Unlike screening programmes for other cancers, the bowel cancer screening test is completed at home by the individual. Although this makes the process somewhat easier, the test requires people to collect 3 stool samples which then need to be sent for analysis. Bowel cancer screening rates, both in England and in the Greater Manchester Area are low (59% and 57% respectively in 2016/17).
There are a number of reasons people give for not completing the bowel cancer screening test. The most commonly mentioned are embarrassment and disgust but fear of positive result and fatalism also play a part; particularly among the BME population and lower socioeconomic groups.
We tested 3 messages compared to the current invitation letter:
‘Bowel cancer symptoms can be difficult to spot. Use this opportunity to get some peace of mind.’
Evidence: We know that people dislike uncertainty more than being certain about the worst possible outcome so we created a message to try and encourage people to reduce uncertainty.
‘If you were diagnosed with bowel cancer, would you regret not having taken the early detection test?’
Evidence: Loss framing has been shown to help prompt behaviour which detects health conditions. We also prompted people to think about the regret they might feel if they missed the screening opportunity. This approach has shown some promise for increasing HPV vaccinations.
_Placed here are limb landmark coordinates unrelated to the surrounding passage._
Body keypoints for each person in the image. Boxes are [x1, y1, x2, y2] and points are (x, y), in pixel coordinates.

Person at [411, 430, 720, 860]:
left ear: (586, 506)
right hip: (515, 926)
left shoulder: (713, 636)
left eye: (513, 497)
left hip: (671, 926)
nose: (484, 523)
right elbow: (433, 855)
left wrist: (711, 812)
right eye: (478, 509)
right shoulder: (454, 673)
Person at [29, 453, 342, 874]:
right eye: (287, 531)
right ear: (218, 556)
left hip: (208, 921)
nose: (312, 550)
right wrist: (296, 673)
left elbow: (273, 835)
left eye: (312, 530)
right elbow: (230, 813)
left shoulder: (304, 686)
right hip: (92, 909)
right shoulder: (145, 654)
‘Would you want your family or friends to do the screening? Set an example by doing the bowel cancer screening yourself.’
Evidence: People can experience discomfort when their attitudes and behaviours are inconsistent (known as ‘cognitive dissonance’). We tried to prompt dissonance by getting people to think about what they would encourage family and friends to do (even if they might not have done the screening test yet themselves). We then gave people a way to resolve the inconsistency by suggesting they could complete their bowel screening.
The anticipated regret message was the most effective: compared with the control group it significantly increased people’s willingness to get tested by around 10%.
In our analysis, we also looked at people’s perceptions of bowel cancer: our participants overestimated the likelihood of getting cancer and underestimated the survival rate. This matters because fatalistic attitudes about cancer are correlated with lower intentions to get screened.
To our knowledge, this piece of work is novel in cancer screening in terms of the numbers of people in the trials. In funding these trials testing the impact of behavioural messaging, Greater Manchester Health and Social Care Partnership took an innovative approach to evidence based policy making. We are sharing these results to inform future work, both in Greater Manchester but also in the UK and the rest of the world.